Going through the material below, please gather all lines with the word "angesehen" in them.
*** Source data ***
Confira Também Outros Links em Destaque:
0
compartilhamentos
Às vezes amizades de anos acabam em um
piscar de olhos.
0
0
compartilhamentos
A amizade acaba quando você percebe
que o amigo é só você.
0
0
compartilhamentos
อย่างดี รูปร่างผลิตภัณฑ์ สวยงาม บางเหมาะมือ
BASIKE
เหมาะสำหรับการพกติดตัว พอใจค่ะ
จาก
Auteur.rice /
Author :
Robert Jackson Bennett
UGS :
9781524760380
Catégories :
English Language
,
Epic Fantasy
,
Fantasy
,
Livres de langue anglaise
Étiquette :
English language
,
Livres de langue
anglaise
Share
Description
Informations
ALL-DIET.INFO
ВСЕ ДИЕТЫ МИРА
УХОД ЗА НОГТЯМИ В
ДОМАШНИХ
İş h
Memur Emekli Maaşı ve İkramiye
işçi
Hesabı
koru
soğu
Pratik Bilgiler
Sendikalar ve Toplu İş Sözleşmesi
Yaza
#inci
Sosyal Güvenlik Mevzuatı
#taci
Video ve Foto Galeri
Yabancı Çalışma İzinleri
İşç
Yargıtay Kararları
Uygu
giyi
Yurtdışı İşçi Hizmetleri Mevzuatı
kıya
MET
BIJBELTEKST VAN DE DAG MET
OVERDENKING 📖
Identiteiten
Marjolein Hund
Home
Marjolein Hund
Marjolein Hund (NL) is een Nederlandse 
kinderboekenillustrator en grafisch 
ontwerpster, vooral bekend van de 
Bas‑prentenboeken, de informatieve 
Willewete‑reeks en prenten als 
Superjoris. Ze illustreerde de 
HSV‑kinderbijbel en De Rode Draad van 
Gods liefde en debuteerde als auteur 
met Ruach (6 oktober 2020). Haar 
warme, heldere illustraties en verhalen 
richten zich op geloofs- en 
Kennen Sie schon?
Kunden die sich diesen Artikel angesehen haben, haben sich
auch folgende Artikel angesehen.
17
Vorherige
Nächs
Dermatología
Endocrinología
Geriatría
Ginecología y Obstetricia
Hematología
*** End of Source data ***
## Written answer:
Kunden die sich diesen Artikel angesehen haben, haben sich
auch folgende Artikel angesehen.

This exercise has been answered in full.